We commonly see clients struggle with reporting requirements from their ECM platform, whether that be Documentum, Alfresco or any other ECM repository. While typical ECM repositories have a relational database included in the infrastructure, the database is typically difficult to navigate with typical SQL based reporting tools. This post will discuss how TSG has been leveraging Open Source and Big Data tools to provide more “out of the box” reporting for ECM customers.
ECM Reporting – What are the issues?
Reporting requirements for typical ECM systems can be divided into two basic requirements:
1. Reporting on Documents
Reporting on Documents can include requirements like:
- How many documents were created, approved or retired last month? Faceted by specific object types or attribute values.
- What is my backlog of unprocessed documents?
These requirements typically fall as part of the document and attributes of the system but can be difficult to report on as the metadata that drives the reporting might be constantly changing.
2. Reporting on Actions
Reporting on Actions can include requirements like:
- How many times was this document viewed?
- Who has viewed this document?
- How long did this document approver’s task take to approve?
As the majority of legacy reporting tools focus on SQL reporting on a relational database (like Cognos, Pentaho), the difficulty with most ECM systems center around the inability to access the underlying abstracted relational database to retrieve reporting statistics. The way that Alfresco and Documentum abstract and normalize their database make it undesirable to point these tools at the database and be able to pull any meaningful data. Most ECM relational databases are laid out with a variety of different tables to provide the ability to add attributes easily. This structure makes it difficult to report on document metadata.
Another major issue is typically the ECM tools built in audit capabilities. While the audit capabilities exist, the resulting relational table within the database can quickly become overwhelmed (tens of millions of entries). As an example, Documentum provides a capability to turn on an audit trail for document viewing. While this would seem to address our requirement of who has viewed the document, Documentum counts a view as not when the document file was requested (API example) but when any of the metadata is viewed. For a search that returns 100 results in a list, the audit trial would have 100 entries quickly filling the audit trail.
ECM reporting with Big Data Tools – a New Approach
For multiple clients, TSG has developed solutions leveraging Big Data Open Source tools to construct robust “out of the box” reporting. The solutions are constructed in such a way as to not affect performance or flexibility of the underlying ECM system. The individual components we would recommend that make up the Open Source ELK stack:
- Elasticsearch – Robust Open Source index (built on Apache Lucene efforts) for indexing timestamped events/actions.
- Logstash – Robust Open Source data collection pipeline for pushing data into Elasticsearch.
- Kibana – Reporting tool for visualizing and navigating data indexed in Elasticsearch
To illustrate how these tools can be leveraged for ECM reporting, consider the following two scenarios.

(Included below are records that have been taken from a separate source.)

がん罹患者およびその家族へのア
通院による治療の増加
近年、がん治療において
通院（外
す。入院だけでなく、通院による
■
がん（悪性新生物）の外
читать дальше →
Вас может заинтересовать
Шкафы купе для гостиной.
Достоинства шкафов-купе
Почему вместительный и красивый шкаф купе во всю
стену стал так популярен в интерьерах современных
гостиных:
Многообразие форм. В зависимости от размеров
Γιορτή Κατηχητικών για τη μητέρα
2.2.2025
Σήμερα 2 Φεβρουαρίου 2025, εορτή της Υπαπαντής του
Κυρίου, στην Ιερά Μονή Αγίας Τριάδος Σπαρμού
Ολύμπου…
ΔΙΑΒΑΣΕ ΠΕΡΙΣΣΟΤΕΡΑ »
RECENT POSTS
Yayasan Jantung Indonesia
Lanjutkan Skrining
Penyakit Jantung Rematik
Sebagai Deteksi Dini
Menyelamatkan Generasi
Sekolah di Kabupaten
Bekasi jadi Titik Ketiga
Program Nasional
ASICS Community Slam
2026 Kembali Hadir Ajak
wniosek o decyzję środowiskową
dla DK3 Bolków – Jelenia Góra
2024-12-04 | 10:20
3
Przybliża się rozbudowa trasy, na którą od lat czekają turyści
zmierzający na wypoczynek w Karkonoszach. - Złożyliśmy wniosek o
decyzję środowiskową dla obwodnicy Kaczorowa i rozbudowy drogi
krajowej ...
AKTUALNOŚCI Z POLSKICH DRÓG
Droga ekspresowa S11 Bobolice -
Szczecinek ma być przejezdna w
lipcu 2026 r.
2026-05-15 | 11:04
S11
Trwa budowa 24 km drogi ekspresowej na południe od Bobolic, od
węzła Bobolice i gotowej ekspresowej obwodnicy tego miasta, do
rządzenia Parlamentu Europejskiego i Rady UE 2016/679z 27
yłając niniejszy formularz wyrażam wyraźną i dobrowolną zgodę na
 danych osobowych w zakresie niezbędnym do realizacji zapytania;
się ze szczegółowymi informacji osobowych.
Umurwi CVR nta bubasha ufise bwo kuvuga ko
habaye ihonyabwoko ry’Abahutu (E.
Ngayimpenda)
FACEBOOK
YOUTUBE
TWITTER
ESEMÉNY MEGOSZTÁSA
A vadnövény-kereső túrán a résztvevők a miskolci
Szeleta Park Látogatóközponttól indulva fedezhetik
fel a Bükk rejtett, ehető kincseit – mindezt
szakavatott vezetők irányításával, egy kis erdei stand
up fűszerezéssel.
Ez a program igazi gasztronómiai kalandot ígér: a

- File Access – Clients have used the ELK stack to log an event into a standalone log file every time a file is retrieved. Logstash then captures and streams that log data to Elasticsearch. The event includes all of the attributes (ex: Document Status, Vendor Name, etc) as well as the username and time of the event. Leveraging the Kibana GUI, the business can quickly construct a report of how many documents of a certain type were retrieved as well as who is reading those documents.
- Performance – Some of our clients have included additional information in the logging including things like performance. While more difficult, the retrieval time was calculated between when the file (or search) was requested and how long it took to ultimately return the results to the user. In this manner, administrators can have a clear understanding of performance of the system based on user access time of day as well as user activity.
Adding Big Data reporting to Documentum or Alfresco
To add this functionality to your existing ECM repository, clients have added hooks at the following places to create the “event” entries
- Documentum – TBO Code (for low level events like create, checkout, checkin, getContent, etc)
- Alfresco – Alfresco Behaviour (for low level events like create, checkout, checkin, getContent, ect).
- Application specific events (for logging when users click on certain actions in the UI in Webtop/D2
Summary
ECM customers have always struggled with reporting. By adding Big Data reporting, users can get better reporting while not affecting their ECM infrastructure.